WHAT YOU WILL DO
Reproduce the text of the listing below with "NEWSLETTER" swapped for "BOLETÍN" and everything else unchanged. Leave the pictures out.

MATERIALS PROVIDED
———

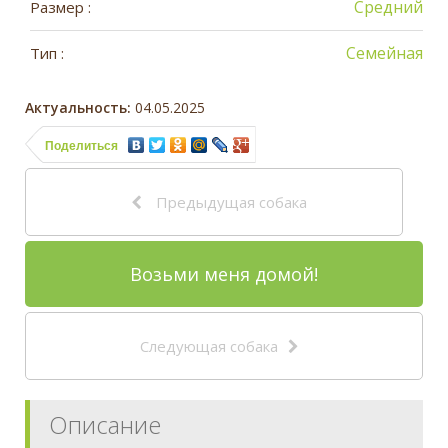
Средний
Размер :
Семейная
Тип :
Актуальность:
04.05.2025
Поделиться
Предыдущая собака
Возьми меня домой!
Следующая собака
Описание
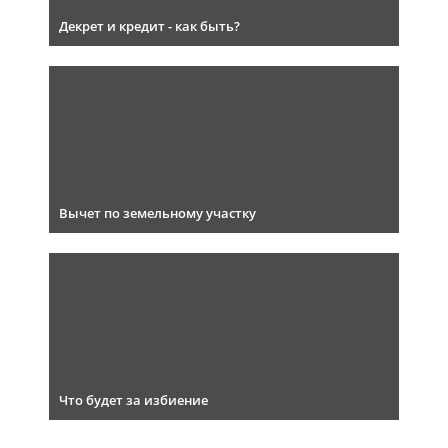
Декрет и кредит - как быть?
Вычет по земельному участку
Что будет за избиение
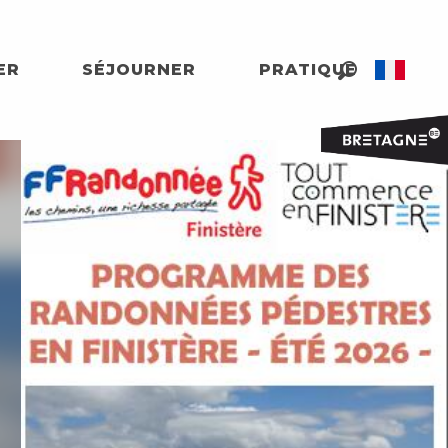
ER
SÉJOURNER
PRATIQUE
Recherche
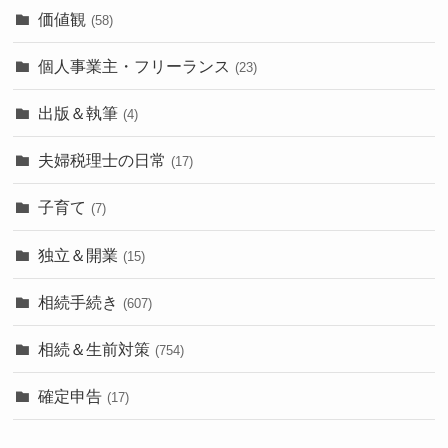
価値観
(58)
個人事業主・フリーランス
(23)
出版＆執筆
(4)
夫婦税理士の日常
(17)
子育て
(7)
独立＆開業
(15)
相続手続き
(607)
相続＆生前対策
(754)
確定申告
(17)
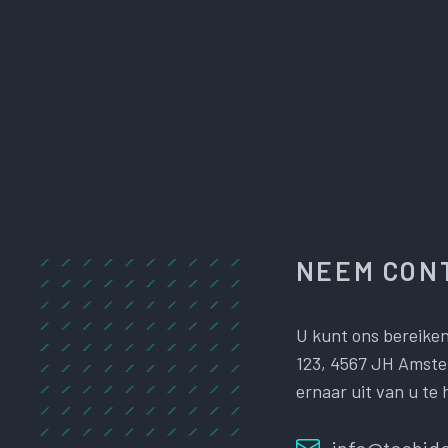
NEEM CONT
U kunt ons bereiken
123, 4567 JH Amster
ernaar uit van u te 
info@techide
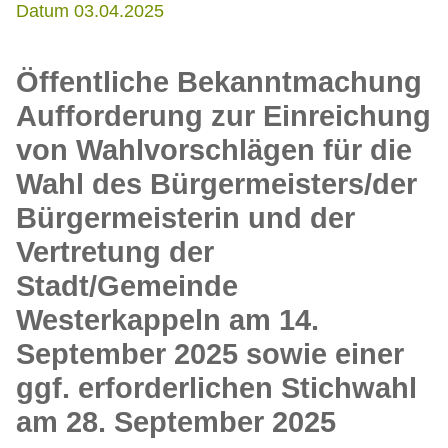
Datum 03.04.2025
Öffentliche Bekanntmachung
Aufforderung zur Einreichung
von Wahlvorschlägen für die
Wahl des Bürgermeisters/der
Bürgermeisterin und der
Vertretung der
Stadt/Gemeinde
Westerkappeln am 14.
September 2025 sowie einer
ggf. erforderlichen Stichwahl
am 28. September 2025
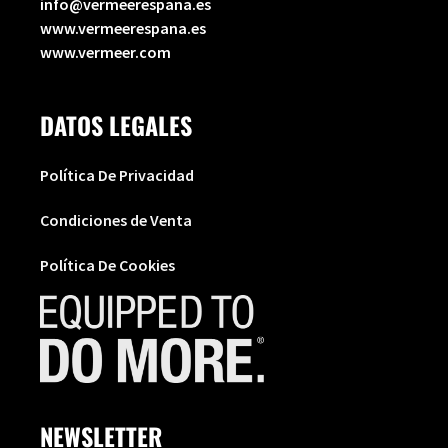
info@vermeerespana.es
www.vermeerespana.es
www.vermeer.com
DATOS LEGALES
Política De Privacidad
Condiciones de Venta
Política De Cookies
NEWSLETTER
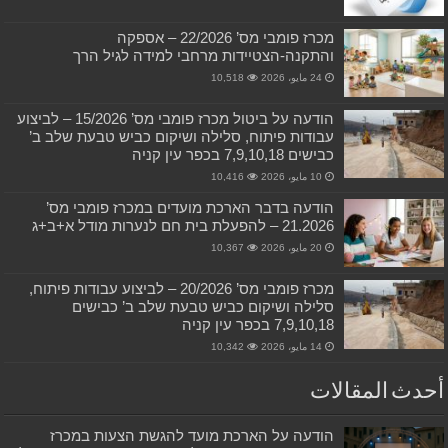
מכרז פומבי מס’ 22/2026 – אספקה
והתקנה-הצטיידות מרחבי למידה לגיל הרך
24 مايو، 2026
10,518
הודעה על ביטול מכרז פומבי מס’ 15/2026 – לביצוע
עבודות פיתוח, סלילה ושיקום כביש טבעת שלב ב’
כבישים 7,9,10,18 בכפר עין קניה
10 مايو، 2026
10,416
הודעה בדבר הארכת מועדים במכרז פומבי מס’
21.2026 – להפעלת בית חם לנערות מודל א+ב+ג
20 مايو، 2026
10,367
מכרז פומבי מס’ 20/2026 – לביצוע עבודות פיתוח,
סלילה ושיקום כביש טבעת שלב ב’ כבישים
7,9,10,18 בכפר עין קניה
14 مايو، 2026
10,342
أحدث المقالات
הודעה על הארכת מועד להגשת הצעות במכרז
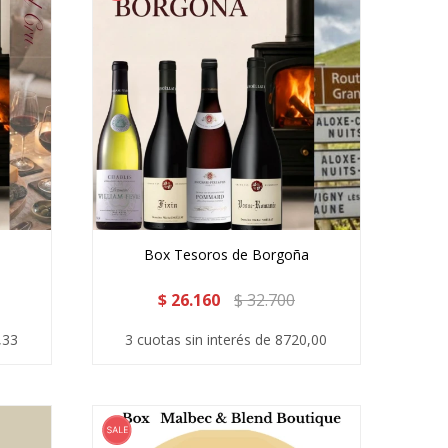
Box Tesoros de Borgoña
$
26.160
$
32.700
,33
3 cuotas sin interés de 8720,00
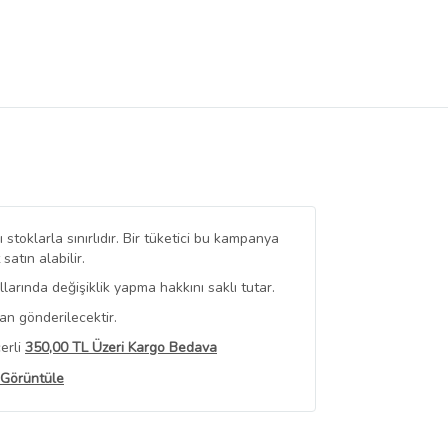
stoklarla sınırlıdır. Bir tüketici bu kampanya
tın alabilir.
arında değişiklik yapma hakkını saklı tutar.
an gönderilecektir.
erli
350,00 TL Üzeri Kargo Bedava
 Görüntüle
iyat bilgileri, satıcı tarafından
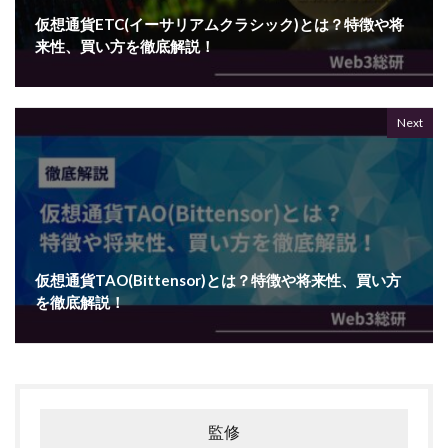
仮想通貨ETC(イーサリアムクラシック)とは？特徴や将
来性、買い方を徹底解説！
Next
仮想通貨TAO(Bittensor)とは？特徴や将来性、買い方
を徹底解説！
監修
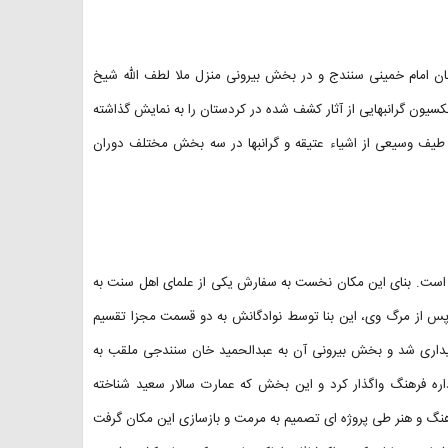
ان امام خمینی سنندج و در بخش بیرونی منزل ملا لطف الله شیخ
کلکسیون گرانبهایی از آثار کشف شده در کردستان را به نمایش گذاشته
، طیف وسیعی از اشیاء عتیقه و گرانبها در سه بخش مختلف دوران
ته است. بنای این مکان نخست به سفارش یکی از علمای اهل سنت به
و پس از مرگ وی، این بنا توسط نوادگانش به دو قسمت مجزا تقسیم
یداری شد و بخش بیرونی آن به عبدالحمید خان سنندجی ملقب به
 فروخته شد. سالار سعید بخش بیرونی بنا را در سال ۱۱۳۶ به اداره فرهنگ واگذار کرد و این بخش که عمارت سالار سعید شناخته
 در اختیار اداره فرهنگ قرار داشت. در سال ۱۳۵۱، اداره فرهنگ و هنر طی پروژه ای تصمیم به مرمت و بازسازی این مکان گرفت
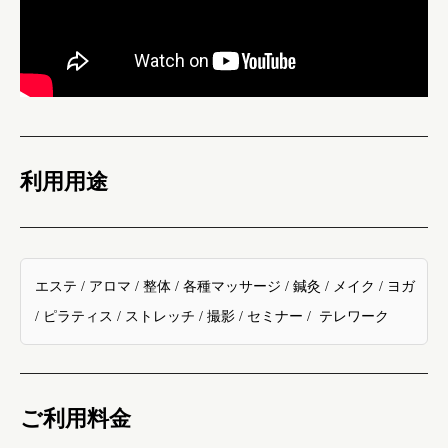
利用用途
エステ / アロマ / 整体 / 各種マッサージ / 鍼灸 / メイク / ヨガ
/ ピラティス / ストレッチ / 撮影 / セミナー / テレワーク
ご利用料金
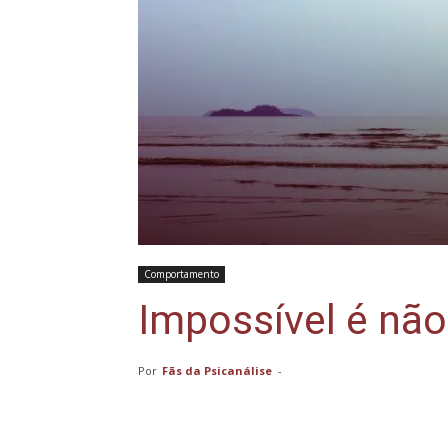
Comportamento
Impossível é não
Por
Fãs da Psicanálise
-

———

OUTPUT FOR THIS EXERCISE
Средний
Размер :
Семейная
Тип :
Актуальность:
04.05.2025
Поделиться
Предыдущая собака
Возьми меня домой!
Следующая собака
Описание
Декрет и кредит - как быть?
Вычет по земельному участку
Что будет за избиение
ER
SÉJOURNER
PRATIQUE
Recherche
価値観
(58)
個人事業主・フリーランス
(23)
出版＆執筆
(4)
夫婦税理士の日常
(17)
子育て
(7)
独立＆開業
(15)
相続手続き
(607)
相続＆生前対策
(754)
確定申告
(17)
NEEM CONT
U kunt ons bereiken
123, 4567 JH Amster
ernaar uit van u te 
info@techide
Datum 03.04.2025
Öffentliche Bekanntmachung
Aufforderung zur Einreichung
von Wahlvorschlägen für die
Wahl des Bürgermeisters/der
Bürgermeisterin und der
Vertretung der
Stadt/Gemeinde
Westerkappeln am 14.
September 2025 sowie einer
ggf. erforderlichen Stichwahl
am 28. September 2025
info@vermeerespana.es
www.vermeerespana.es
www.vermeer.com
DATOS LEGALES
Política De Privacidad
Condiciones de Venta
Política De Cookies
BOLETÍN
מכרז פומבי מס’ 22/2026 – אספקה
והתקנה-הצטיידות מרחבי למידה לגיל הרך
24 مايو، 2026
10,518
הודעה על ביטול מכרז פומבי מס’ 15/2026 – לביצוע
עבודות פיתוח, סלילה ושיקום כביש טבעת שלב ב’
כבישים 7,9,10,18 בכפר עין קניה
10 مايو، 2026
10,416
הודעה בדבר הארכת מועדים במכרז פומבי מס’
21.2026 – להפעלת בית חם לנערות מודל א+ב+ג
20 مايو، 2026
10,367
מכרז פומבי מס’ 20/2026 – לביצוע עבודות פיתוח,
סלילה ושיקום כביש טבעת שלב ב’ כבישים
7,9,10,18 בכפר עין קניה
14 مايو، 2026
10,342
أحدث المقالات
הודעה על הארכת מועד להגשת הצעות במכרז
Box Tesoros de Borgoña
$
26.160
$
32.700
,33
3 cuotas sin interés de 8720,00
stoklarla sınırlıdır. Bir tüketici bu kampanya
tın alabilir.
arında değişiklik yapma hakkını saklı tutar.
an gönderilecektir.
erli
350,00 TL Üzeri Kargo Bedava
 Görüntüle
iyat bilgileri, satıcı tarafından
仮想通貨ETC(イーサリアムクラシック)とは？特徴や将
来性、買い方を徹底解説！
Next
仮想通貨TAO(Bittensor)とは？特徴や将来性、買い方
を徹底解説！
監修
ان امام خمینی سنندج و در بخش بیرونی منزل ملا لطف الله شیخ
کلکسیون گرانبهایی از آثار کشف شده در کردستان را به نمایش گذاشته
، طیف وسیعی از اشیاء عتیقه و گرانبها در سه بخش مختلف دوران
ته است. بنای این مکان نخست به سفارش یکی از علمای اهل سنت به
و پس از مرگ وی، این بنا توسط نوادگانش به دو قسمت مجزا تقسیم
یداری شد و بخش بیرونی آن به عبدالحمید خان سنندجی ملقب به
 فروخته شد. سالار سعید بخش بیرونی بنا را در سال ۱۱۳۶ به اداره فرهنگ واگذار کرد و این بخش که عمارت سالار سعید شناخته
 در اختیار اداره فرهنگ قرار داشت. در سال ۱۳۵۱، اداره فرهنگ و هنر طی پروژه ای تصمیم به مرمت و بازسازی این مکان گرفت
利用用途
エステ / アロマ / 整体 / 各種マッサージ / 鍼灸 / メイク / ヨガ
/ ピラティス / ストレッチ / 撮影 / セミナー / テレワーク
ご利用料金
Comportamento
Impossível é não
Por
Fãs da Psicanálise
-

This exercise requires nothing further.